Representations of Street-Life in the Art and Literature of Bhupen Khakhar
This paper seeks to examine the works of the artist Bhupen Khakhar (1934-2003), a leading figure in Indian contemporary art. I will look at six paintings, one play and one short story to provide an overview of the way in which Khakhar deploys street-life, the ordinary and the mundane to attempt a demystification of the artistic process. Khakhar picks up snippets of everyday life, mainly from erstwhile Bombay where he grew up, and renders them as worthy subjects of art. He redefines the meaning of 'pop art' and brings the so-called 'insignificant' into artistic focus. In other words, art is removed from its intellectualised, elitist domain into one that is accessible and relatable. Through this process, he questions rigid definitions of art as well as literature and introduces multiple persepctives into the accepted, established canon. According to him, art needs to move away from the abstract and aim to represent the common milieu or the actual inhabited locale.
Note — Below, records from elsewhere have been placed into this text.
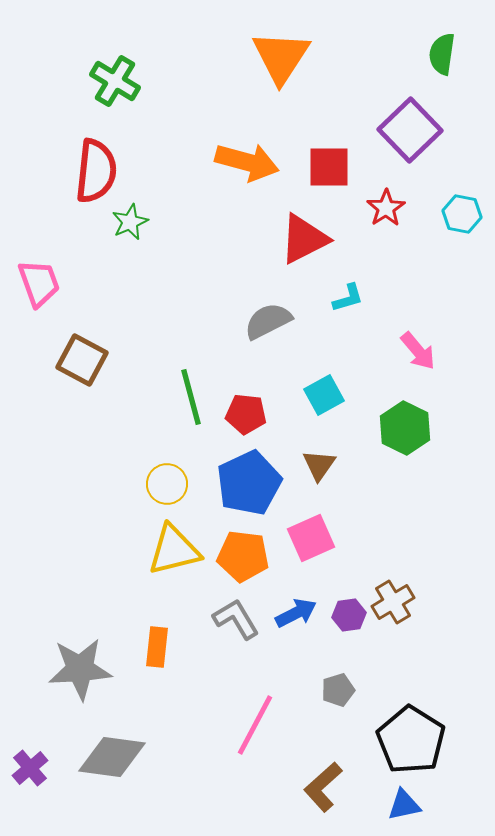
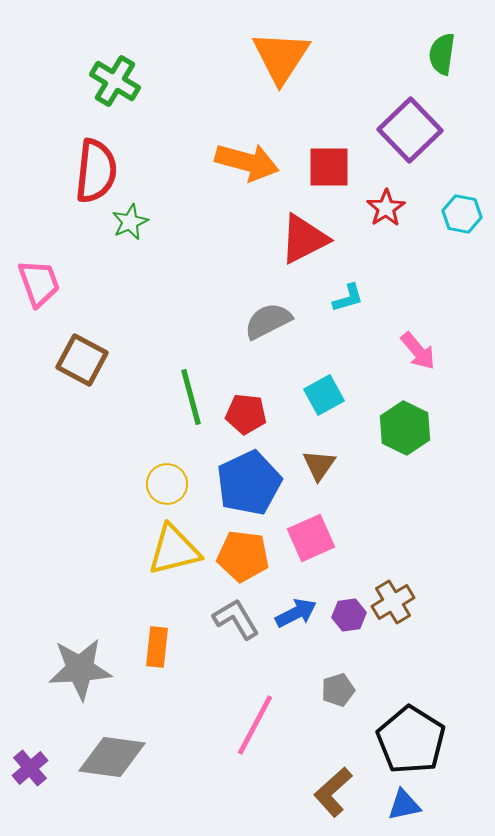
brown L-shape: moved 10 px right, 5 px down
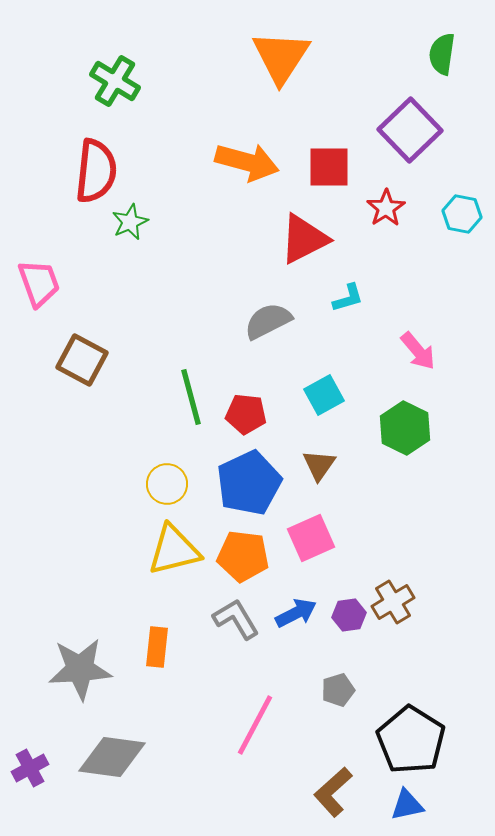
purple cross: rotated 12 degrees clockwise
blue triangle: moved 3 px right
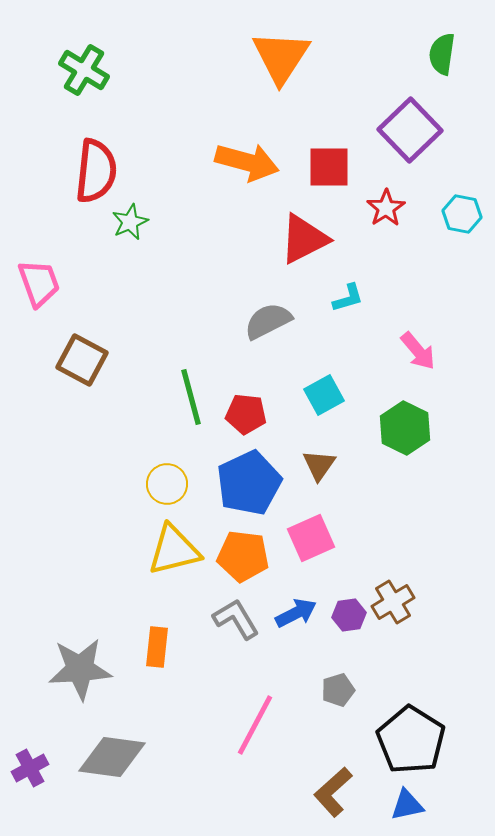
green cross: moved 31 px left, 11 px up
Similarly, in his short story Maganbhai's Glue and his play Maujila Manilal, he deliberately places into focus the 'common man' as hero/protagonist and thereby carries on the demystification process that began with his paintings.
This paper will thus analyse Khakhar's literary and artistic works in the light of his subversion of traditional canons and the exploration of modern Indian identity through a new, innovative artistic method.